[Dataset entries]
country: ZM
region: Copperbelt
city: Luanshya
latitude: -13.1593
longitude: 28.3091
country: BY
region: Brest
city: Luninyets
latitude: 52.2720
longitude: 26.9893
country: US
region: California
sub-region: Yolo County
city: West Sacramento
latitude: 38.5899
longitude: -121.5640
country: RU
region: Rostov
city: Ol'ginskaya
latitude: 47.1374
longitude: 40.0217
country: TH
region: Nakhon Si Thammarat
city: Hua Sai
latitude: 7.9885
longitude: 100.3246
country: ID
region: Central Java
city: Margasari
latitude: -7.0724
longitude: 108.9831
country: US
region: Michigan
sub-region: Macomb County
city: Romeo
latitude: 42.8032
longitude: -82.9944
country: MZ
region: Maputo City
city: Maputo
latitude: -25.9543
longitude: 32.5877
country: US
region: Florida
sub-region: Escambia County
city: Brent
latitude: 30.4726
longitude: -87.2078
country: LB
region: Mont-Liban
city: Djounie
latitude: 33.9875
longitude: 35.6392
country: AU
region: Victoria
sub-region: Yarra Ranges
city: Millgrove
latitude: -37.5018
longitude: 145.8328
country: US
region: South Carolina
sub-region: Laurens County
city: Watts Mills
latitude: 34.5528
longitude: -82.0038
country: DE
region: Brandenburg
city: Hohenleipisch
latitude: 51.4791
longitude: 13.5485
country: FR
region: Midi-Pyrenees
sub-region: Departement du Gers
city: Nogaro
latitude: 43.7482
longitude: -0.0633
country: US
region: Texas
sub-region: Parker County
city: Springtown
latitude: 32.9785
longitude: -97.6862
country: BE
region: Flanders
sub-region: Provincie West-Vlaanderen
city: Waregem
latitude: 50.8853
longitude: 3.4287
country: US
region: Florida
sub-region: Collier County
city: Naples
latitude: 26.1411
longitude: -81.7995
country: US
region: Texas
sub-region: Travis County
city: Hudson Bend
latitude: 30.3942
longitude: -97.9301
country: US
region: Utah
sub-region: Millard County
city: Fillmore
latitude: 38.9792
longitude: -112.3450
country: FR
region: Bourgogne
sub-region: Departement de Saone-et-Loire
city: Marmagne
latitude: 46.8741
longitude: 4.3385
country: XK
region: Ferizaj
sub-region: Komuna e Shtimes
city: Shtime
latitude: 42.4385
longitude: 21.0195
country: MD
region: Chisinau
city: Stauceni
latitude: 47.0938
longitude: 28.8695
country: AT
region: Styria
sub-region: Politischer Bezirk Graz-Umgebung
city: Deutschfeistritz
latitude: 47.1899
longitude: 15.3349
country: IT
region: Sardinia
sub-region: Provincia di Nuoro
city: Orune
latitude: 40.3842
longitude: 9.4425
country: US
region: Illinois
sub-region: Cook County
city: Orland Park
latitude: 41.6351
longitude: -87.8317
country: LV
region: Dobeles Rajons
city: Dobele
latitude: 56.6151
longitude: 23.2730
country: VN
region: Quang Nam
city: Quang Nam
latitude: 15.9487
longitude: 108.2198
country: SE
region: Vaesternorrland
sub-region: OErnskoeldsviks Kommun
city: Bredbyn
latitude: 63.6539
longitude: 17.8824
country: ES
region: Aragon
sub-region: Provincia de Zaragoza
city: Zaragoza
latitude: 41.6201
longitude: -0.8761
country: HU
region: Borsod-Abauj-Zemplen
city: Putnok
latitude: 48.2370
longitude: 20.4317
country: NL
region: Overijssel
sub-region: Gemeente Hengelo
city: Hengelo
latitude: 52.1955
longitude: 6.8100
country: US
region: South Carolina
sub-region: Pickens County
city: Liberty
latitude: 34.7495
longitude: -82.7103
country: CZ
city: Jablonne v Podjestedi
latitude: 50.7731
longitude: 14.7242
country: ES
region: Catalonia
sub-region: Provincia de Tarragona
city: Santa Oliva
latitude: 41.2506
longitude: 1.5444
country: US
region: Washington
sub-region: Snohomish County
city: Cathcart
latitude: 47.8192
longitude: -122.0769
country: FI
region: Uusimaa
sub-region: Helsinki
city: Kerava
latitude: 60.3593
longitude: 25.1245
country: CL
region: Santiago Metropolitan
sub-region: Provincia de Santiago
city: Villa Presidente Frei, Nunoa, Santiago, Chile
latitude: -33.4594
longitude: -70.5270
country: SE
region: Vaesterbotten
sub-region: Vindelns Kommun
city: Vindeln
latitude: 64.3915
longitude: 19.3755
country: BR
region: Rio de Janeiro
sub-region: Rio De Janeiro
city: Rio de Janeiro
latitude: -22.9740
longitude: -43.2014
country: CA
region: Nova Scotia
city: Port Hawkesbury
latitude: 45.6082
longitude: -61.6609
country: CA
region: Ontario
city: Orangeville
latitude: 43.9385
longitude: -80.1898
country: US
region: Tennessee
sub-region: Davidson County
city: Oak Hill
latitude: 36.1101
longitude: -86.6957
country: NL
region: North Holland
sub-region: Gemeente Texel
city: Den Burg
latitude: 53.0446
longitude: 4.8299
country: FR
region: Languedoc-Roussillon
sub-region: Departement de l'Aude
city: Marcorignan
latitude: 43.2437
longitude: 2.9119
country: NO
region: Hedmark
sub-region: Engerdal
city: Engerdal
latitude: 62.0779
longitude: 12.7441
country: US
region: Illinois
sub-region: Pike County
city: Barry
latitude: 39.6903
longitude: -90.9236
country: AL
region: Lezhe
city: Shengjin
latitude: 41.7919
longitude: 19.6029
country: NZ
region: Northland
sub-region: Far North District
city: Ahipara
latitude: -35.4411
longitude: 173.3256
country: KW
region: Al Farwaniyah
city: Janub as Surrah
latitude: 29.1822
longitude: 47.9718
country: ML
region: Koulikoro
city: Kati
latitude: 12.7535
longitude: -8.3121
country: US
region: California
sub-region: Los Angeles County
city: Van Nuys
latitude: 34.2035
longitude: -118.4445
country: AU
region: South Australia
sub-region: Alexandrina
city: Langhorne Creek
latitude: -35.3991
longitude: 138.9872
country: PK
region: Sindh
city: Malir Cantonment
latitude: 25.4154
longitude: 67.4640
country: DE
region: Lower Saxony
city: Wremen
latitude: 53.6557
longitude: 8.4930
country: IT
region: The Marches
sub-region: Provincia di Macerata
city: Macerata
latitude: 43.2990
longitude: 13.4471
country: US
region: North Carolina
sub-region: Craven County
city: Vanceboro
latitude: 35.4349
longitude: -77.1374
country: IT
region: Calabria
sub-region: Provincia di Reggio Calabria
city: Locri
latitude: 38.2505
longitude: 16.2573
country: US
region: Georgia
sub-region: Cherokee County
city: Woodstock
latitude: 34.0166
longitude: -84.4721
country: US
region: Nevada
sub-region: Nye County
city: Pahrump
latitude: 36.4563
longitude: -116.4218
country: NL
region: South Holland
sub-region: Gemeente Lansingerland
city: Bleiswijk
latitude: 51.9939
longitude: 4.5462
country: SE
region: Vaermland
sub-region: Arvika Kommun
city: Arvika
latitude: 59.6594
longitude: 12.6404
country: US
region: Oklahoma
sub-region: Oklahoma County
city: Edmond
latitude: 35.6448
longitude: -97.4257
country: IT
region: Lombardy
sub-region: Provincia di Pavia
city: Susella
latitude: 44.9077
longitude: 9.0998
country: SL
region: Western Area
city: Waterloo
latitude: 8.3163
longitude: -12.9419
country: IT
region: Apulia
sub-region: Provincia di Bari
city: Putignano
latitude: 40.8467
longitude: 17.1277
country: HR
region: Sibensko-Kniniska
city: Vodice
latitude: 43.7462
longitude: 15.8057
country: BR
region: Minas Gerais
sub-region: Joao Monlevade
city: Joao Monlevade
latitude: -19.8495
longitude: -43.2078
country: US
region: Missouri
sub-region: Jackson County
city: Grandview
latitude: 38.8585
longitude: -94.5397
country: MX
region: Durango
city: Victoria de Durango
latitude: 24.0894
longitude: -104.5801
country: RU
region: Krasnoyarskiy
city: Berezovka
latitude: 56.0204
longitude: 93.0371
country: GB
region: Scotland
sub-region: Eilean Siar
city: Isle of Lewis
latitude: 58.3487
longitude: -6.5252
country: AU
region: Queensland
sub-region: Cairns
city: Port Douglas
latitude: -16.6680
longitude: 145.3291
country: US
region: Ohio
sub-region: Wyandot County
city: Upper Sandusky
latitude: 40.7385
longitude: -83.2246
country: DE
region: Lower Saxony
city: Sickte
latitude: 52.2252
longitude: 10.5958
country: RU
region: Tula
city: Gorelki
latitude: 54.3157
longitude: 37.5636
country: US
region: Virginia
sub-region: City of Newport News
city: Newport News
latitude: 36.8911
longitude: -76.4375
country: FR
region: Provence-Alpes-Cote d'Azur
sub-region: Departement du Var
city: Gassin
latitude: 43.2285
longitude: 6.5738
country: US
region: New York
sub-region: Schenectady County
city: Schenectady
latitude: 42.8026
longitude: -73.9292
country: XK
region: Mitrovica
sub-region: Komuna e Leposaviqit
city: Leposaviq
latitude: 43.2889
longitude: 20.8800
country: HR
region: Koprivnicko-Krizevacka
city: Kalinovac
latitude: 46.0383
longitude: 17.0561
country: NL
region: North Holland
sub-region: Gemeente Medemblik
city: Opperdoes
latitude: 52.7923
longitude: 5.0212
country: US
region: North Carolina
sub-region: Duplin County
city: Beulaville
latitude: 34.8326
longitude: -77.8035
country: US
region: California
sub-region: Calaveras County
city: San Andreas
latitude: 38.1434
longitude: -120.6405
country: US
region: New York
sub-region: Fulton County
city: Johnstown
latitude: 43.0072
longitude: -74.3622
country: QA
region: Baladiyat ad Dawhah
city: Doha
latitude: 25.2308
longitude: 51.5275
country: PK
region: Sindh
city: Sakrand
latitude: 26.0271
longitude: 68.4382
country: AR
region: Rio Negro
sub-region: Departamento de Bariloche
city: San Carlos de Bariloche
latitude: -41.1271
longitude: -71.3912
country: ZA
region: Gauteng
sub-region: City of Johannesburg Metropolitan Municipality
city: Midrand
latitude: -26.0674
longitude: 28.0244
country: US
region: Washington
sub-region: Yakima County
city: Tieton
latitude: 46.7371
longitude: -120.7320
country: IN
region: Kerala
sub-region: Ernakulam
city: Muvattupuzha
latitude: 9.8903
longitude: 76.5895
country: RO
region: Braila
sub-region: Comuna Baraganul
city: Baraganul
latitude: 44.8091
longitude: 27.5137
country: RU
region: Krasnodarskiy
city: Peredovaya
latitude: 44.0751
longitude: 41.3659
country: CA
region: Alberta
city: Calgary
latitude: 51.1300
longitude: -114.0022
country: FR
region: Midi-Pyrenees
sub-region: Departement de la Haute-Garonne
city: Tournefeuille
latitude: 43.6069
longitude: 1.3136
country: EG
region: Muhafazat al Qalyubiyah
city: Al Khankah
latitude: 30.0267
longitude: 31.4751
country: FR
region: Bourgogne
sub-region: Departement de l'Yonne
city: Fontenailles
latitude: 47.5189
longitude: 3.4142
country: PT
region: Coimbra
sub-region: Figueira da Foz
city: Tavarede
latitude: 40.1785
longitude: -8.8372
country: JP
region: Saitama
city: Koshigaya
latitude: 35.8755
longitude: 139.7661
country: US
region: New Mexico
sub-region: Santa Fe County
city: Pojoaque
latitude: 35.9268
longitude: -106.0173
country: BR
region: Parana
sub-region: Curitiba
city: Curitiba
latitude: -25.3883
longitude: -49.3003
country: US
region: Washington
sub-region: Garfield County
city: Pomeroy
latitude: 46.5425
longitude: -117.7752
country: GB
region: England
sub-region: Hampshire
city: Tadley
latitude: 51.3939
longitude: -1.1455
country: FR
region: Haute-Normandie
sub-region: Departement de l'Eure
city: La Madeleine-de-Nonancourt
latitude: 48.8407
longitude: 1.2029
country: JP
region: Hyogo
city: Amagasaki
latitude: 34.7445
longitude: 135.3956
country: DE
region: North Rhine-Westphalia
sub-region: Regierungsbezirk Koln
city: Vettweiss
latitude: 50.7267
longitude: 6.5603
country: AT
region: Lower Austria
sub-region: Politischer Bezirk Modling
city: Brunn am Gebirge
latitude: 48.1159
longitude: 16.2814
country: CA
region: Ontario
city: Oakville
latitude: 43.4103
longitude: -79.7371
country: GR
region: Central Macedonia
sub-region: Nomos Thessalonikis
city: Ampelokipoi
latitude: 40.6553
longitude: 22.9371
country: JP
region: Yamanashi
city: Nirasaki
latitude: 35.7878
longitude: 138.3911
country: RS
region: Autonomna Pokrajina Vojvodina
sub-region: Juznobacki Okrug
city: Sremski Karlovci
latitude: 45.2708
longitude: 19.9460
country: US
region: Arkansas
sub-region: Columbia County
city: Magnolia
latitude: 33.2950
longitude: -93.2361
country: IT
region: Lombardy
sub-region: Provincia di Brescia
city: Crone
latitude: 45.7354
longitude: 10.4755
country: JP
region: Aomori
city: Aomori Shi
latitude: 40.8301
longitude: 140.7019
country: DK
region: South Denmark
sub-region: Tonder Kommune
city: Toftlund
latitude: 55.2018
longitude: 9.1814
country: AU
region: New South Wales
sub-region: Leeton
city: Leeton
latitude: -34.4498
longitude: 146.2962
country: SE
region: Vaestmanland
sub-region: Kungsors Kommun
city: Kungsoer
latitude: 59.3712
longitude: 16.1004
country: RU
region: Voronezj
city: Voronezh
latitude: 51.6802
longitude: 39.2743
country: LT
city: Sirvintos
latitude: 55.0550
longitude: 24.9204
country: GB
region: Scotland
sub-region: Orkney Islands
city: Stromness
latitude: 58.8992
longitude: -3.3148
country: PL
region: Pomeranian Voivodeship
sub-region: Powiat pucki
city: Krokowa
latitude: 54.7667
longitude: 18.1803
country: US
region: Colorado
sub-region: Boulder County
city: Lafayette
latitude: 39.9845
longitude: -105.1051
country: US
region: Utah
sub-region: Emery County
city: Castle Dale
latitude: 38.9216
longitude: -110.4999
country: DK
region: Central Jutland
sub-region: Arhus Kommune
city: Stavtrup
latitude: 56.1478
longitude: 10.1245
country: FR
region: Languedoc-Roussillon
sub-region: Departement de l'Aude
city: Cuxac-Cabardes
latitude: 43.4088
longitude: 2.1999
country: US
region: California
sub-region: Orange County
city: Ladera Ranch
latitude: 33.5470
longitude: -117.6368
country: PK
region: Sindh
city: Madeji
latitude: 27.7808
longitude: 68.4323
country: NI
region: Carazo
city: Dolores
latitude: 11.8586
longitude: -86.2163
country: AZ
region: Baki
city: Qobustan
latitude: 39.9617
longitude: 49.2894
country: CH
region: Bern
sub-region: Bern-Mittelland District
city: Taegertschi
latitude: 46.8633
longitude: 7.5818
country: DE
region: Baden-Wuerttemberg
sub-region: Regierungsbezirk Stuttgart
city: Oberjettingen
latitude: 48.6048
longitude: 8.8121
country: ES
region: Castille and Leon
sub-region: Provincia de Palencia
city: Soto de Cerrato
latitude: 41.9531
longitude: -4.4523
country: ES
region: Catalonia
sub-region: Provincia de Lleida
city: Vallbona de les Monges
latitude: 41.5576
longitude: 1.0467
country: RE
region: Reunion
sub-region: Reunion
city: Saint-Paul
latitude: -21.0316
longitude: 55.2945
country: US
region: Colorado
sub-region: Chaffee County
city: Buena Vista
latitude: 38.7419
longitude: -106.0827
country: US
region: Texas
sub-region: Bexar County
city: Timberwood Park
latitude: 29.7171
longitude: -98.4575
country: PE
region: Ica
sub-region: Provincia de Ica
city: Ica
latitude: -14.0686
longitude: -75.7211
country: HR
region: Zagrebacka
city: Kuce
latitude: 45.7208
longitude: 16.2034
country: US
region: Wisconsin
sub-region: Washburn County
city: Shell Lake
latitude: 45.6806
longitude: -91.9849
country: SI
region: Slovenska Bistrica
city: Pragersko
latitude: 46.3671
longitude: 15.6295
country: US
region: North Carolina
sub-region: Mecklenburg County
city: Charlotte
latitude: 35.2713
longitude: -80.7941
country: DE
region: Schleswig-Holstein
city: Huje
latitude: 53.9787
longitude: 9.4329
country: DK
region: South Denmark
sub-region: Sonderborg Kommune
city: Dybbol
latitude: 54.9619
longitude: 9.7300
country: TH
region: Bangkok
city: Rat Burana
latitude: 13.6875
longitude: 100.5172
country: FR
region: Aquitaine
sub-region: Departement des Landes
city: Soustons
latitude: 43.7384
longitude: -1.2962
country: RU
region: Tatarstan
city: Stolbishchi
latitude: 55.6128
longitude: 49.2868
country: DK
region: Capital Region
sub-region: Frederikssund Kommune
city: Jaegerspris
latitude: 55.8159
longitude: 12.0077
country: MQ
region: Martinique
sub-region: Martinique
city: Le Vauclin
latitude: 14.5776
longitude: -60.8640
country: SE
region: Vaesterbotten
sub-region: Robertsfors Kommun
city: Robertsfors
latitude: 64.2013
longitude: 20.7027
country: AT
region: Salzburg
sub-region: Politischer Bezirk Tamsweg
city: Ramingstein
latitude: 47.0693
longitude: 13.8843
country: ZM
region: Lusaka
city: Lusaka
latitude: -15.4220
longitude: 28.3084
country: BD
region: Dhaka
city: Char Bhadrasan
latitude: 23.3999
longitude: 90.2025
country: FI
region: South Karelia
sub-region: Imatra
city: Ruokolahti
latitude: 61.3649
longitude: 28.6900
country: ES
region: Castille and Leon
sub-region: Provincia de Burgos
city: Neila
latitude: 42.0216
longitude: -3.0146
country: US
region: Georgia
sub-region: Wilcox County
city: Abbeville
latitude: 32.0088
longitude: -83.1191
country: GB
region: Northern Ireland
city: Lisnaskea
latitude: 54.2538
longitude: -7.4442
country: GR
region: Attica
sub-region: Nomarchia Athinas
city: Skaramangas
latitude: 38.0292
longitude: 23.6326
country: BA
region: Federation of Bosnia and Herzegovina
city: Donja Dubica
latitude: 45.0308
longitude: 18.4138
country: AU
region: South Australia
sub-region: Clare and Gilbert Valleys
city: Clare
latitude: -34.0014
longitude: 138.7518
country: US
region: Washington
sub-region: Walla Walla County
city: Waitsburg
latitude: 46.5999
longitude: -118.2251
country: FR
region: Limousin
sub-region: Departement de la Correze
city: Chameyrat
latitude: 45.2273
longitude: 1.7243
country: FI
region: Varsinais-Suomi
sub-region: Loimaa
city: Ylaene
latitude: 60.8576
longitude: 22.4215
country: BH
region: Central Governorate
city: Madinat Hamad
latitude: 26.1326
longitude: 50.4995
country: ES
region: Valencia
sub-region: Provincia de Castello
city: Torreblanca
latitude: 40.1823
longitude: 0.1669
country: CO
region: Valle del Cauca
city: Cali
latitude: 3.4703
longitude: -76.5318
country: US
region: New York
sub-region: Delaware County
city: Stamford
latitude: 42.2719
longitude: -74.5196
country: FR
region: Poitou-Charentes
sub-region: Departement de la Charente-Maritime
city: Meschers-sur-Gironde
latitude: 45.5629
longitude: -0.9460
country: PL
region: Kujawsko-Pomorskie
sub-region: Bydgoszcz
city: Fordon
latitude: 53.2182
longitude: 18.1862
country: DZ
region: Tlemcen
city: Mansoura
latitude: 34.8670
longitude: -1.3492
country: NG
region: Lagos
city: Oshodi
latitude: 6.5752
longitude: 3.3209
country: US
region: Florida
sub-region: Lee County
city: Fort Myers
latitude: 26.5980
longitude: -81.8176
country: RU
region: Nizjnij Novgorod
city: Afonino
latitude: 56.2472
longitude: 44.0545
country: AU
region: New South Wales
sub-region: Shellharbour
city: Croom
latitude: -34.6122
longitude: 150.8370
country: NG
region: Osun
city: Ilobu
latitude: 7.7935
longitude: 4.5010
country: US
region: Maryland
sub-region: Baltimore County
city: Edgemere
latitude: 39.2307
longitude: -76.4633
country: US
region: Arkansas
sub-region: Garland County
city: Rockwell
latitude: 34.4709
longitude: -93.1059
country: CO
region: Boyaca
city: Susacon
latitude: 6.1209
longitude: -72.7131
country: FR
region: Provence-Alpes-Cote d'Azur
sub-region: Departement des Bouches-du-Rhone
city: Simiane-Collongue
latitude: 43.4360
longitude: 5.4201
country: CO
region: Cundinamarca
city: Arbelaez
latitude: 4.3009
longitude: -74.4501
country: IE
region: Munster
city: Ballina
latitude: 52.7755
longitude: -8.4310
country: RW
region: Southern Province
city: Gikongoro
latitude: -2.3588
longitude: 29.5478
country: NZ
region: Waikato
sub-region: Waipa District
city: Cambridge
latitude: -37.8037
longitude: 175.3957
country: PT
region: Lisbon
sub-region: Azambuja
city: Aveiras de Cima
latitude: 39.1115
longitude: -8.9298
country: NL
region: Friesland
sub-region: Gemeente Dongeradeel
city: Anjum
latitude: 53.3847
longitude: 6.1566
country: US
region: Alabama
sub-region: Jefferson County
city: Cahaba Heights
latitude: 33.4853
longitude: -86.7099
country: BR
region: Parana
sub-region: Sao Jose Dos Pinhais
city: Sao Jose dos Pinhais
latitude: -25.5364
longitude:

## OBJECTIVE
Could you put the stretch from the first line of the listing through the line containing "region: Flanders" (both ends included) into a Markdown table with the columns Row and Line, numbering each row and leaving out blank lines?

## THE OUTPUT
| Row | Line |
|---|---|
| 1 | country: ZM |
| 2 | region: Copperbelt |
| 3 | city: Luanshya |
| 4 | latitude: -13.1593 |
| 5 | longitude: 28.3091 |
| 6 | country: BY |
| 7 | region: Brest |
| 8 | city: Luninyets |
| 9 | latitude: 52.2720 |
| 10 | longitude: 26.9893 |
| 11 | country: US |
| 12 | region: California |
| 13 | sub-region: Yolo County |
| 14 | city: West Sacramento |
| 15 | latitude: 38.5899 |
| 16 | longitude: -121.5640 |
| 17 | country: RU |
| 18 | region: Rostov |
| 19 | city: Ol'ginskaya |
| 20 | latitude: 47.1374 |
| 21 | longitude: 40.0217 |
| 22 | country: TH |
| 23 | region: Nakhon Si Thammarat |
| 24 | city: Hua Sai |
| 25 | latitude: 7.9885 |
| 26 | longitude: 100.3246 |
| 27 | country: ID |
| 28 | region: Central Java |
| 29 | city: Margasari |
| 30 | latitude: -7.0724 |
| 31 | longitude: 108.9831 |
| 32 | country: US |
| 33 | region: Michigan |
| 34 | sub-region: Macomb County |
| 35 | city: Romeo |
| 36 | latitude: 42.8032 |
| 37 | longitude: -82.9944 |
| 38 | country: MZ |
| 39 | region: Maputo City |
| 40 | city: Maputo |
| 41 | latitude: -25.9543 |
| 42 | longitude: 32.5877 |
| 43 | country: US |
| 44 | region: Florida |
| 45 | sub-region: Escambia County |
| 46 | city: Brent |
| 47 | latitude: 30.4726 |
| 48 | longitude: -87.2078 |
| 49 | country: LB |
| 50 | region: Mont-Liban |
| 51 | city: Djounie |
| 52 | latitude: 33.9875 |
| 53 | longitude: 35.6392 |
| 54 | country: AU |
| 55 | region: Victoria |
| 56 | sub-region: Yarra Ranges |
| 57 | city: Millgrove |
| 58 | latitude: -37.5018 |
| 59 | longitude: 145.8328 |
| 60 | country: US |
| 61 | region: South Carolina |
| 62 | sub-region: Laurens County |
| 63 | city: Watts Mills |
| 64 | latitude: 34.5528 |
| 65 | longitude: -82.0038 |
| 66 | country: DE |
| 67 | region: Brandenburg |
| 68 | city: Hohenleipisch |
| 69 | latitude: 51.4791 |
| 70 | longitude: 13.5485 |
| 71 | country: FR |
| 72 | region: Midi-Pyrenees |
| 73 | sub-region: Departement du Gers |
| 74 | city: Nogaro |
| 75 | latitude: 43.7482 |
| 76 | longitude: -0.0633 |
| 77 | country: US |
| 78 | region: Texas |
| 79 | sub-region: Parker County |
| 80 | city: Springtown |
| 81 | latitude: 32.9785 |
| 82 | longitude: -97.6862 |
| 83 | country: BE |
| 84 | region: Flanders |